Seekers after extreme landscapes and rugged coastlines are well provided for in Scandinavia – as they are in its music. On his new album, Sebastian Manz engages with the clarinet concertos of the Danish composer Carl Nielsen and Finnish composer Magnus Lindberg. Both are well known for their elemental, abstract sound stuctures, summoning up the natural world of their homelands for listeners as if painting in sound.
We are soon drawn under the spell of the Scandinavian landscape: mountains and lakes, waterfalls, fjords and forests, long summer nights under the open sky. It can scarcely come as a surprise that the great composers of the Nordic lands – such as Edvard Grieg in Norway or Jean Sibelius in Finland – called upon music to portray nature. Contemporary composers may be less inclined to take refuge in the fields and woods, and yet the Clarinet Concerto of Magnus Lindberg, born in Helsinki in 1958, is pervaded by the spirit of Nature. Lindberg, described by The Times as one of the most important voices among 21st-century composers, took the podium in person to conduct this recording. Sebastian Manz took the opportunity to discuss details of the work with the composer and thereby refine his playing. The cadenza in the second half of the Clarinet Concerto offers him as the soloist the scope to indulge in a new, personal style and manner of interpretation.
Carl Nielsen’s Clarinet Concerto of 1928 gives Manz a coupling with another solo concerto from the Nordic nations, one that clarinettists consider to be part of their core repertoire. Nielsen’s tonal language can be described as a mixture of folk culture, courage to experiment and a return to older music traditions. Shot through with changes of mood and sharp contrasts, the work is not only breathtaking but places high demands on the exponent’s technique. The work’s spontaneous, eruptive outbursts represent a polar opposite to the sounds of the natural world that otherwise characterize the piece, recalling the screech of railway-carriage wheels and the roar of the city. This impressive work is conducted by Dominik Beykirch, acknowledged to be one of the outstanding new-generation composers of recent years.

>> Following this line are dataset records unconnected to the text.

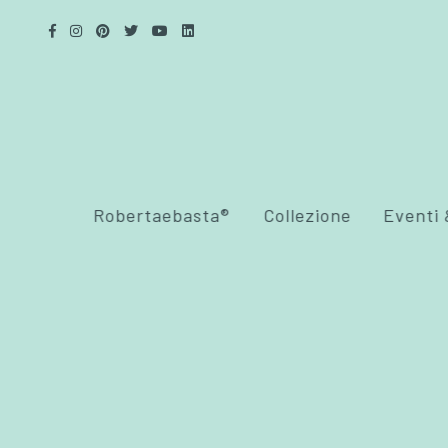
Robertaebasta®
Collezione
Eventi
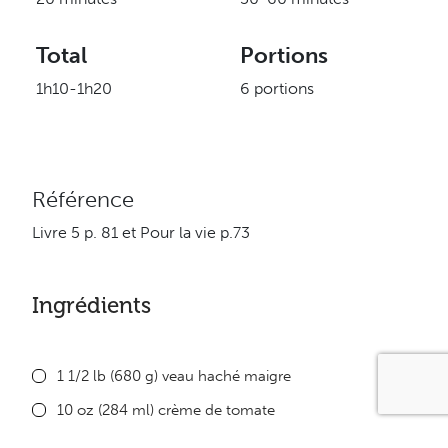
Total
Portions
1h10-1h20
6 portions
Référence
Livre 5 p. 81 et Pour la vie p.73
Ingrédients
1 1/2 lb (680 g) veau haché maigre
10 oz (284 ml) crème de tomate
1 moyen oignon haché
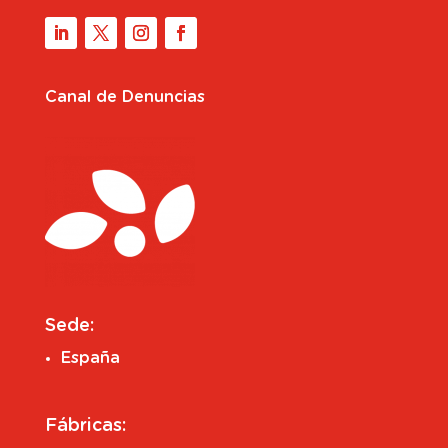
Canal de Denuncias
Sede:
España
Fábricas:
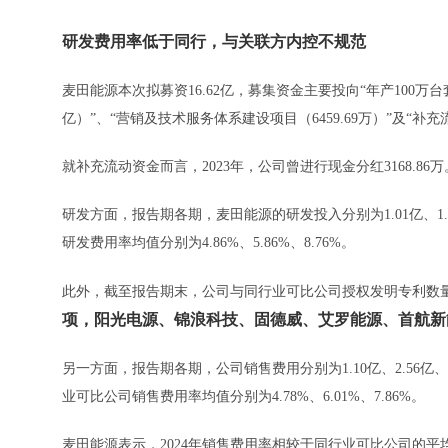
研发费用率低于同行，与关联方内控不规范
麦田能源本次拟募资16.62亿，募集资金主要投向“年产100万台
亿）”、“营销及技术服务体系建设项目（6459.69万）”及“补
就补充流动资金而言，2023年，公司曾进行现金分红3168.86万
研发方面，报告期各期，麦田能源的研发投入分别为1.01亿、1.87
研发费用率均值分别为4.86%、5.86%、8.76%。
此外，截至报告期末，公司与同行业可比公司授权发明专利数
项，阳光电源、锦浪科技、固德威、艾罗能源、首航新能授权
另一方面，报告期各期，公司销售费用分别为1.10亿、2.56亿、3
业可比公司销售费用率均值分别为4.78%、6.01%、7.86%。
麦田能源表示，2024年销售费用率相较于同行业可比公司的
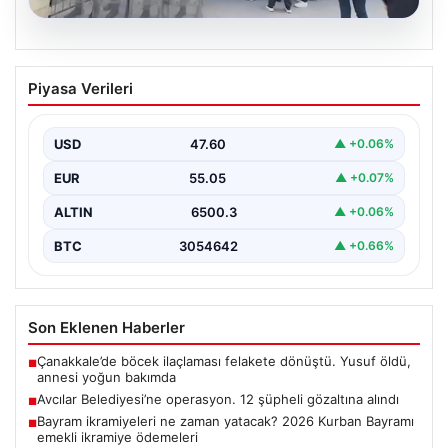
05.08.2026
Avcılar Belediyesi’ne operasyon. 12
Piyasa Verileri
şüpheli gözaltına alındı
USD
47.60
▲ +0.06%
EUR
55.05
▲ +0.07%
ALTIN
6500.3
▲ +0.06%
BTC
3054642
▲ +0.66%
Son Eklenen Haberler
Çanakkale’de böcek ilaçlaması felakete dönüştü. Yusuf öldü,
■
annesi yoğun bakımda
Avcılar Belediyesi’ne operasyon. 12 şüpheli gözaltına alındı
■
Bayram ikramiyeleri ne zaman yatacak? 2026 Kurban Bayramı
■
emekli ikramiye ödemeleri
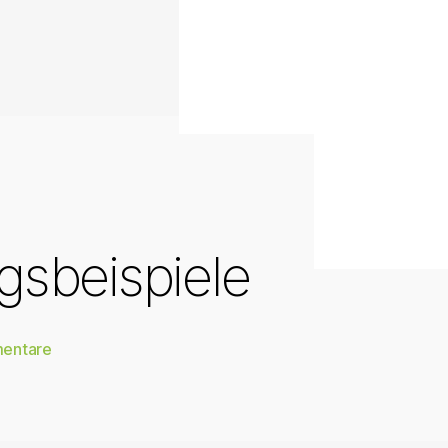
gsbeispiele
zu
entare
Silberburgstraße
191
Gestaltungsbeispiele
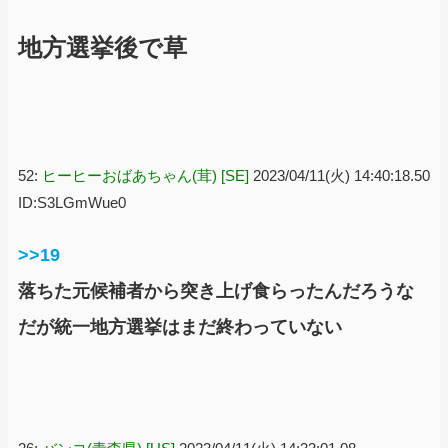
地方選挙後で草
52:
ヒーヒーおばあちゃん(茸) [SE]
2023/04/11(火) 14:40:18.50
ID:S3LGmWue0
>>19
落ちた元候補者から突き上げ食らったんだろうな
だが統一地方選挙はまだ終わっていない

These two clarinet concertos are complemented on the album by a chamber work of Carl Nielsen’s. Sebastian Manz chose the Serenata in vano, a “serenade in vain”, as a charming work from Nielsen’s pen. The composer wrote the piece in 1914 for a concert tour of Denmark, before turning to larger, more important projects. The first thing that captures the attention in the quintet is the unusual scoring, determined by the musicians who were on tour: clarinet, bassoon, horn, cello and double bass. The result is a darkly nuanced timbre in which the clarinet, as the highest-pitched instrument, takes the lead.
Sebastian Manz has joined forces with the Deutsche Radio Philharmonie of Saarbrücken and Kaiserslautern to present three works that spirit us away into Nordic landscapes and paint pictures in sound despite all their musical complexity. Essential listening, not just for devotees of highbrow music!